陽光漸漸變得明亮,變得堅決,在黑湖市裏留下了更多的溫暖。
黑色的轎車停在路邊,和靠著它的兩個人一起等待著,等待著那個人的出現。
監管者。
他們是來接應李祝誠離開這個城市的,因為他的任務已經結束了。在到達這個城市之前,他們就和李祝誠做好了約定,然而,約定時間已經過去了半個小時,李祝誠還是沒有出現。
他出事了?還是忘了?
手機鈴聲響了起來,一個人拿出手機,聽了一會兒便挺直腰杆站直,看上去很驚訝的樣子,也不知是得知了什麼不得了的情報。
掛斷了電話,那個人依然一副呆相,也不知他正想著什麼。
“怎麼了。”另一個人問道。
“李祝誠那家夥……居然會這麼做……真是不怕死啊,連我都有點害怕了。”接電話的人搖著頭,隨後滿臉惶恐和後怕地看著他,“你還記得上麵給我們看過的蟲刑棺嗎?”
提到“蟲刑棺”這幾個字,那個人立即變得像是百爪撓心,渾身不得安寧,甚至還要嘔吐出來。
“蟲刑棺”是每個亡國人的噩夢,在正式加入亡國之後,他們不允許背叛,背叛者就會被關進這個叫做“蟲刑棺”的地方處決。
說起來可能會很惡心,簡單來說,所謂“蟲刑棺”就是一口棺材,裏麵都是食肉食腐的蠕蟲。
背叛者會被注入消化液,在還活著但是依舊麻痹的時候就關進這個棺材裏,讓他被蠕蟲活生生地吃到隻剩下骨架。
每個亡國的人幾乎都看過現場處決,而白楠雨雖然不是亡國的人,但是她也看過。
亡國國王也用這個來嚇過她,說到最後如果還是不願意服從亡國,就把她放到蟲刑棺裏麵去。這個恐嚇是效果十分顯著的,白楠雨被嚇得連做了一個星期的噩夢,每次都哭著醒過來。
講到這裏,李祝誠的去向已經很明了了,那兩個接應的人相對著搖搖頭,一臉惋惜狀。
隨後,他們進了車子裏,隨著引擎聲響起,這黑色的轎車便漸漸開動,離開了這個動蕩的黑湖市。
又是一個夜晚,今天,白楠雨已經盡力尋找魏有源了。她還告訴了市中心,幾乎動用了半個城市的力量在搜尋,但是仍然活不見人死不見屍。
暫時先放放吧,也許他就像是家裏要找的工具那樣,越是要找就越找不到,不想找了卻偏偏出現在眼前。
讓人恨不得抓起來扔地上再買個新的。
好吧,這是白楠雨自己的想法,她就是這樣的小孩子脾氣。和沒有生命的物體過不去,或許這樣的人也還挺多。
躁動的心情漸漸平靜,一切都安靜了,就連她自己那細小微弱的呼吸都能聽得見。
白楠雨牽出胸前的吊墜,緩緩地放在唇邊,又靠近腦門。就像是在對著摯愛的遺物禱告,她仿佛將它視作聖物,尊敬又珍惜。
漸漸地,她的思緒果然如她所預料的那樣,開始隨風飄散。
那眼熟的一幕幕劃過眼前,她也分不清那是現實還是幻覺,也不知是在現世還是這邊。她跪在地上乞討著,人們丟下一點點硬幣零錢,隨後繼續變成了路人。
人們都是要活下去的嘛,不管是哪邊都一樣。其實這邊的人,和現實世界沒有任何區別,唯一的區別隻是多了個借口罷了。

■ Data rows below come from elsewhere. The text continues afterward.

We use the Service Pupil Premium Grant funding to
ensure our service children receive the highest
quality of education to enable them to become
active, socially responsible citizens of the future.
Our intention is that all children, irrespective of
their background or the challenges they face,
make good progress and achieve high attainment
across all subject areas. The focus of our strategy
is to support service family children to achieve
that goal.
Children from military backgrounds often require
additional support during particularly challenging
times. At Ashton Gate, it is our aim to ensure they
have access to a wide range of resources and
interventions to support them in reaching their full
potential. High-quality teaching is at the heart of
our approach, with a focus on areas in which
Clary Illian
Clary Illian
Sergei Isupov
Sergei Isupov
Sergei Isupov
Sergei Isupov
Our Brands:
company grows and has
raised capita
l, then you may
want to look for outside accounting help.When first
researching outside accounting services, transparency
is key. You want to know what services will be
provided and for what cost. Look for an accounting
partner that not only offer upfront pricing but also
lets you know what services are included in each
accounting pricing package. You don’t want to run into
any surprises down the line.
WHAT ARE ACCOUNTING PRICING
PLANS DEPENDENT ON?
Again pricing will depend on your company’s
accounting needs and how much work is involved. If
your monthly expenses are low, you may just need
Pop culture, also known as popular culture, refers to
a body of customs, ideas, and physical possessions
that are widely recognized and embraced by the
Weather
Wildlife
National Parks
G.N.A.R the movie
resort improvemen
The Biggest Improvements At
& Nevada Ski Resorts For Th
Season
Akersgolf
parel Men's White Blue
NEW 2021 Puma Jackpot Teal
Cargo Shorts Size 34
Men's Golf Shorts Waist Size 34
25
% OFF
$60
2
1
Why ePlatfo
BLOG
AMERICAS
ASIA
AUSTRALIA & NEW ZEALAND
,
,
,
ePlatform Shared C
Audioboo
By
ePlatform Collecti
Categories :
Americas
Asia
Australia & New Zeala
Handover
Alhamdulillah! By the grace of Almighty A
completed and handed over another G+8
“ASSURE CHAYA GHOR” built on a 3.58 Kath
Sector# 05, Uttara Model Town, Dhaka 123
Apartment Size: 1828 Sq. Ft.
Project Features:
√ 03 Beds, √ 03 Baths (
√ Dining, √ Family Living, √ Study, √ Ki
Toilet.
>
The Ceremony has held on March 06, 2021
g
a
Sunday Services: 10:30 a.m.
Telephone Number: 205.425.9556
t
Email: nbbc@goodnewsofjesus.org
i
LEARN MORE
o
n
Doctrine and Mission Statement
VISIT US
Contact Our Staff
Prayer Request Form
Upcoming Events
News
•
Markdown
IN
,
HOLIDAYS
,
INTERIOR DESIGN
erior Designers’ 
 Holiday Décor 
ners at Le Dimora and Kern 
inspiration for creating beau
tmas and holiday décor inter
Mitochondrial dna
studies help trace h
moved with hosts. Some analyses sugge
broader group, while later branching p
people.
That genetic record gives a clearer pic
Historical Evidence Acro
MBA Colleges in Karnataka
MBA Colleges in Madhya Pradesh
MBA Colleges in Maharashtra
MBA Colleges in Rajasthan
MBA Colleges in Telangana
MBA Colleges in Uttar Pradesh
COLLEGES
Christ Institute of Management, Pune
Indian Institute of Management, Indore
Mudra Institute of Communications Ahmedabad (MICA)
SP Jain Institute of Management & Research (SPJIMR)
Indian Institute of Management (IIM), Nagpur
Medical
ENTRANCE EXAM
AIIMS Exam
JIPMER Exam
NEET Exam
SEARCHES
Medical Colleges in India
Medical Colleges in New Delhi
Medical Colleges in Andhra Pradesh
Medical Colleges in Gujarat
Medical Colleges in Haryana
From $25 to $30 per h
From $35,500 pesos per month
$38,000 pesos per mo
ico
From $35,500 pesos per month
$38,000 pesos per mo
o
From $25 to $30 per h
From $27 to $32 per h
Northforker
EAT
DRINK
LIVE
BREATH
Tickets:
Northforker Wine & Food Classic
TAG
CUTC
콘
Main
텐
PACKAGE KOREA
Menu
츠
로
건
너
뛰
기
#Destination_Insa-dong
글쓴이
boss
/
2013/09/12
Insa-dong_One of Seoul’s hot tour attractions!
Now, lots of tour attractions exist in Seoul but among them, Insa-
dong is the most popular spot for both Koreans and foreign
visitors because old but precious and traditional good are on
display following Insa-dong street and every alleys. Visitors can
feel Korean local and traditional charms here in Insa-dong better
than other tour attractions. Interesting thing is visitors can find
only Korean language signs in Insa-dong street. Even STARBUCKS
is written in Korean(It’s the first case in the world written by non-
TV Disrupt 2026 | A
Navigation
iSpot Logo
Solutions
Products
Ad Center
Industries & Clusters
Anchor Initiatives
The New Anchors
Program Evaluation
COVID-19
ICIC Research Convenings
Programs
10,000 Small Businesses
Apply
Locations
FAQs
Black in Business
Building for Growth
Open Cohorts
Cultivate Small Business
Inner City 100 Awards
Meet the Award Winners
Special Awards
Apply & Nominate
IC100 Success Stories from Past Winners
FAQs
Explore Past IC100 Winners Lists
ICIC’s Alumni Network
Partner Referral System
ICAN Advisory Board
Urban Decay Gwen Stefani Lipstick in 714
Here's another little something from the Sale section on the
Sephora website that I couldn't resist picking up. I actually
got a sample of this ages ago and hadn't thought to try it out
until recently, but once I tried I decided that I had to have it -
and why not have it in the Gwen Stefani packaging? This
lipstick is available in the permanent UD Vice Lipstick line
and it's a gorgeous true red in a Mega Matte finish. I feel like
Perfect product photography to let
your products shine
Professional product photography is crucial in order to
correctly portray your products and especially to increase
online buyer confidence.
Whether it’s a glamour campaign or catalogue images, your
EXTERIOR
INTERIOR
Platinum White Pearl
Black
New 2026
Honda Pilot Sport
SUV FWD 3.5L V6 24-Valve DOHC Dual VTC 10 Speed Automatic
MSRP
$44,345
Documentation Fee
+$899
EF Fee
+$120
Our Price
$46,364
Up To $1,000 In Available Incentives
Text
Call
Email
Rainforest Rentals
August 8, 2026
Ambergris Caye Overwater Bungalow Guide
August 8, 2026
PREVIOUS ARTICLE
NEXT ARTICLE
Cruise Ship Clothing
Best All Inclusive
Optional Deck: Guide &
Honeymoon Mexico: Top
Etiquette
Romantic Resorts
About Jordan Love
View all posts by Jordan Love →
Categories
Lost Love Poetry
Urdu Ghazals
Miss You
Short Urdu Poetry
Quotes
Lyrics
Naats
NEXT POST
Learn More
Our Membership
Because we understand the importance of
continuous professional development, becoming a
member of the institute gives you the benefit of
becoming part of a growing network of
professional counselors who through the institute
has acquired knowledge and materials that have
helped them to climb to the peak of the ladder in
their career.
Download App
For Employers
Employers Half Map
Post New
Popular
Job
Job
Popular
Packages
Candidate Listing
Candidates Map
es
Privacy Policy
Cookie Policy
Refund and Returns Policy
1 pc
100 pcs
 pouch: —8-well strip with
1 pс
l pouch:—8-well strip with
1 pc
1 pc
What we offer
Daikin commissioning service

而那個借口,就是想要回去現實,因此,他們在這個世界不管不顧。
他們認為這個世界的人都想著回去,不會顧及他人,所以自己也沒有必要浪費這個機會。還有,這個世界很動蕩,很不穩定,所以在現實世界會出現的邪惡,在這邊就會加倍……
這樣的話,這個世界可真夠黑暗的呢!
人們都在想什麼呢?越是認為世界黑暗,那麼看見的就越是黑暗呐。
就像是仁者見仁智者見智,這個天地間的事物,在人們所見之後,都會依照著內心產生想法。他們內心的認知會映射到那些事物上,從而讓不同的人會有不同的感受。
說白了,心是什麼樣,物就是什麼樣。
如果是一個天真的孩童,因為內心的純潔和美好,那麼他所見的一切都會裹上甜蜜。那些在大人看來痛苦的迷霧,卻在孩子麵前變成了柔軟又甜蜜的棉花糖。
這也是為什麼那麼多人說著好想變成孩子,無憂無慮。他們不是真的想變成孩子,而是想擁有孩童的童真,和孩子的生活。